Minimax Optimal Goodness-of-Fit Testing with Kernel Stein Discrepancy
Omar Hagrass, Bharath Sriperumbudur, Krishnakumar Balasubramanian
TL;DR
This paper addresses the problem of establishing minimax-optimal goodness-of-fit tests on general domains by leveraging kernel Stein discrepancy (KSD). It introduces an operator-theoretic representation of $D_{\mathrm{KSD}}$ and proposes a spectral-regularized discrepancy $D^2_{\lambda}$, along with a practical estimator $\hat{\mathbb S}_{\lambda}^{P}$ that uses data without requiring full knowledge of the null or extra null samples. The authors prove minimax optimal separation radii $\Delta_n$ under both polynomial and exponential eigenvalue decays, show that unregularized KSD is suboptimal, and provide an adaptive union test across $\lambda$ that achieves minimax optimality up to a $\log\log$ factor. Extensive experiments on Euclidean, spherical, and infinite-dimensional domains demonstrate the empirical superiority of the regularized KSD tests over unregularized variants, while remaining computationally efficient via a U-statistic framework and wild bootstrap thresholds. The work thus offers robust, domain-agnostic goodness-of-fit testing with strong theoretical guarantees and practical adaptability.
Abstract
We explore the minimax optimality of goodness-of-fit tests on general domains using the kernelized Stein discrepancy (KSD). The KSD framework offers a flexible approach for goodness-of-fit testing, avoiding strong distributional assumptions, accommodating diverse data structures beyond Euclidean spaces, and relying only on partial knowledge of the reference distribution, while maintaining computational efficiency. Although KSD is a powerful framework for goodness-of-fit testing, only the consistency of the corresponding tests has been established so far, and their statistical optimality remains largely unexplored. In this paper, we develop a general framework and an operator-theoretic representation of the KSD, encompassing many existing KSD tests in the literature, which vary depending on the domain. Building on this representation, we propose a modified discrepancy by applying the concept of spectral regularization to the KSD framework. We establish the minimax optimality of the proposed regularized test for a wide range of the smoothness parameter $θ$ under a specific alternative space, defined over general domains, using the $χ^2$-divergence as the separation metric.

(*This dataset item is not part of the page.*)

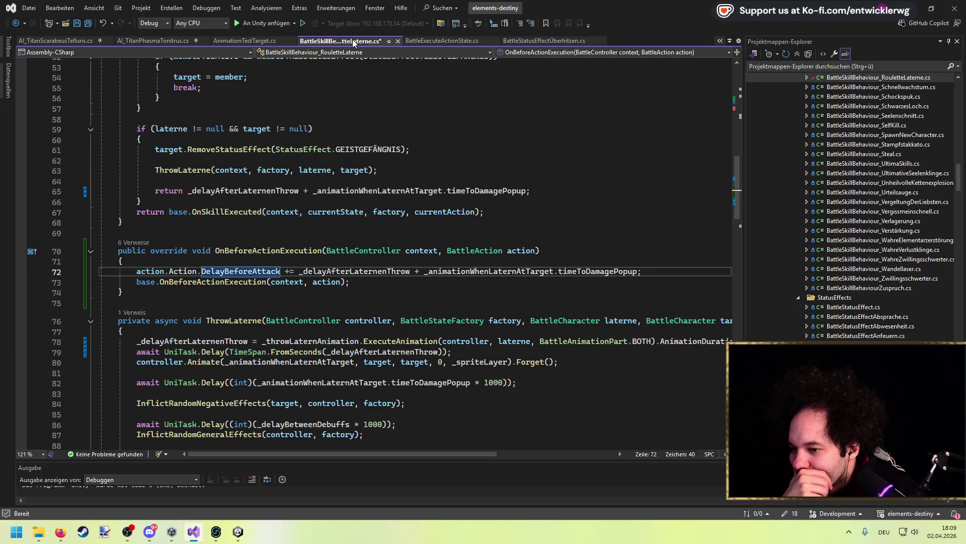
double_click(240, 191)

In contrast, we demonstrate that the unregularized KSD test fails to achieve the minimax separation rate for the considered alternative space. Additionally, we introduce an adaptive test capable of achieving minimax optimality up to a logarithmic factor by adapting to unknown parameters. Through numerical experiments, we illustrate the superior performance of our proposed tests across various domains compared to their unregularized counterparts.